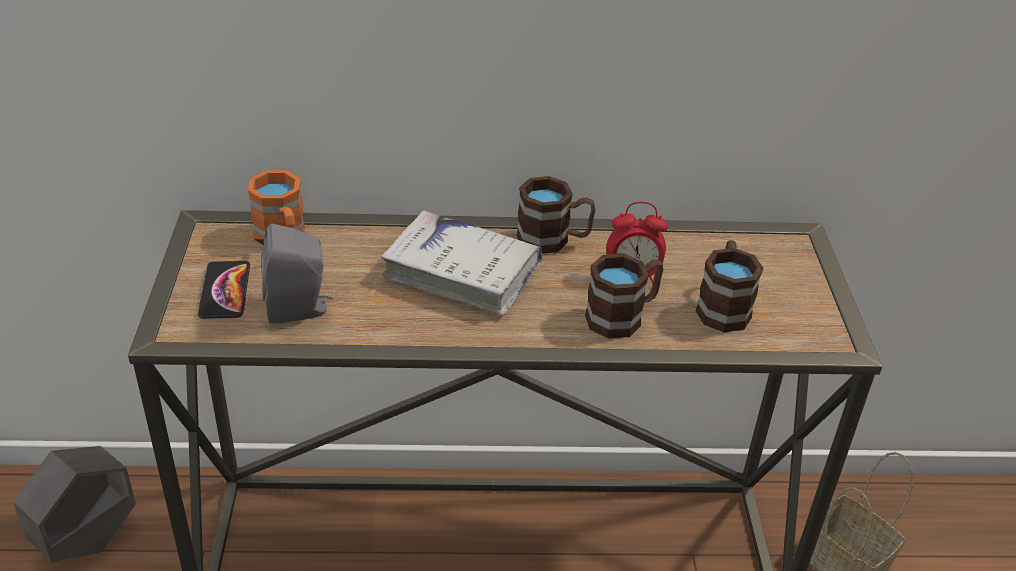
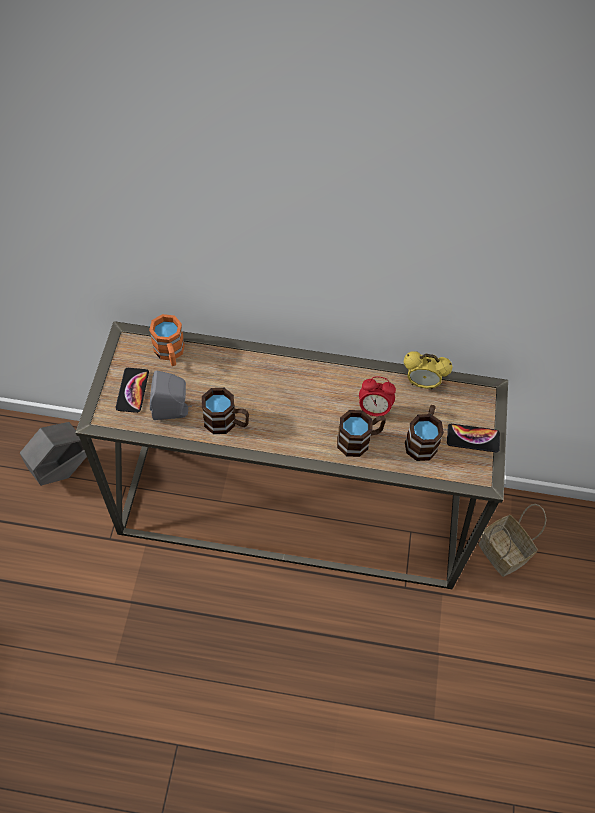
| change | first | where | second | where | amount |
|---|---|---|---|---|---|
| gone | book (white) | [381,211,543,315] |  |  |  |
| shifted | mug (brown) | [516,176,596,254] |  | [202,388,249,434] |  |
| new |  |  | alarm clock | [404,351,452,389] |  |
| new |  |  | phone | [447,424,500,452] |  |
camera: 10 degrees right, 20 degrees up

________

_What is needed_. Print out the entries above word for word from the first line to the line containing "phone | [447,424,500,452]", both included, omitting the pictures.

_Exercise solution_.
| change | first | where | second | where | amount |
|---|---|---|---|---|---|
| gone | book (white) | [381,211,543,315] |  |  |  |
| shifted | mug (brown) | [516,176,596,254] |  | [202,388,249,434] |  |
| new |  |  | alarm clock | [404,351,452,389] |  |
| new |  |  | phone | [447,424,500,452] |  |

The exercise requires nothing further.